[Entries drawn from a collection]
•••••

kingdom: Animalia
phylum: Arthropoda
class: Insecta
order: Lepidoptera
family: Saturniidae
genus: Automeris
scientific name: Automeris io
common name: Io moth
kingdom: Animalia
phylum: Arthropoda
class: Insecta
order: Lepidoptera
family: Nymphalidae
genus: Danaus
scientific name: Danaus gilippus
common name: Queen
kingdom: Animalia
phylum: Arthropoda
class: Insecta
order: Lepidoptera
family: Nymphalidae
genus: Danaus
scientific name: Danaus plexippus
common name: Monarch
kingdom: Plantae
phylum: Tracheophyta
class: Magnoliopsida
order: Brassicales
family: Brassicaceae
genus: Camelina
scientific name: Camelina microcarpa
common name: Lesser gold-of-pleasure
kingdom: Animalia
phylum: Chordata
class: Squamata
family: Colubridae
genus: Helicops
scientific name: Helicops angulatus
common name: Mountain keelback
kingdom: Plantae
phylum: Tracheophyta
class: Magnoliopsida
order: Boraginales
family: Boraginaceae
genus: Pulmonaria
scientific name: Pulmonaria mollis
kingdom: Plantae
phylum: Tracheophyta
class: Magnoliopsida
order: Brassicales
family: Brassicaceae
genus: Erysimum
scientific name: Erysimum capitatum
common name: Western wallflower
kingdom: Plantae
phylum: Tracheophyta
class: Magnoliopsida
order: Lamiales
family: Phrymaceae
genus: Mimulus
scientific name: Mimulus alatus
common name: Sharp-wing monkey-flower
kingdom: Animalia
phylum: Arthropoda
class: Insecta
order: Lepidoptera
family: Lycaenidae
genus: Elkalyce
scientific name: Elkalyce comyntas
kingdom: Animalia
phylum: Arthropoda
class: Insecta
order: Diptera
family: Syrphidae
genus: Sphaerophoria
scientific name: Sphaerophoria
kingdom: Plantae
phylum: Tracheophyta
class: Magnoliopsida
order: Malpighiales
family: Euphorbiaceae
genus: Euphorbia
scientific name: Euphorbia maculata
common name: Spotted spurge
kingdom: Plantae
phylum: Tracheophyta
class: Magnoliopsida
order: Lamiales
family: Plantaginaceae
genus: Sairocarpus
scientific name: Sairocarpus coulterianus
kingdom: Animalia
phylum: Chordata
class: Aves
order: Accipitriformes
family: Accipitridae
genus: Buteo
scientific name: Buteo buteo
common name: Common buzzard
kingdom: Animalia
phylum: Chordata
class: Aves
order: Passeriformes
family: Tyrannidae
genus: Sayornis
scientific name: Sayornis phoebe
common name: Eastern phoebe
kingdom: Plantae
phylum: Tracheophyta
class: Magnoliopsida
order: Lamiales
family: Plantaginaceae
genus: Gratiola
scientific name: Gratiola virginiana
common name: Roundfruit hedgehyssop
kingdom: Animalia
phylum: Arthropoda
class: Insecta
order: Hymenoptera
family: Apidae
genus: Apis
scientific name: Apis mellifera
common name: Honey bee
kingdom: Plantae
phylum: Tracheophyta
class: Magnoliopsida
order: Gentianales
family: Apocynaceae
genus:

•••••

## [Brief]
Reproduce, without alteration, every line of the records above, from the line containing "order: Boraginales" down to the line containing "order: Diptera", including both of those lines.

## [Reply]
order: Boraginales
family: Boraginaceae
genus: Pulmonaria
scientific name: Pulmonaria mollis
kingdom: Plantae
phylum: Tracheophyta
class: Magnoliopsida
order: Brassicales
family: Brassicaceae
genus: Erysimum
scientific name: Erysimum capitatum
common name: Western wallflower
kingdom: Plantae
phylum: Tracheophyta
class: Magnoliopsida
order: Lamiales
family: Phrymaceae
genus: Mimulus
scientific name: Mimulus alatus
common name: Sharp-wing monkey-flower
kingdom: Animalia
phylum: Arthropoda
class: Insecta
order: Lepidoptera
family: Lycaenidae
genus: Elkalyce
scientific name: Elkalyce comyntas
kingdom: Animalia
phylum: Arthropoda
class: Insecta
order: Diptera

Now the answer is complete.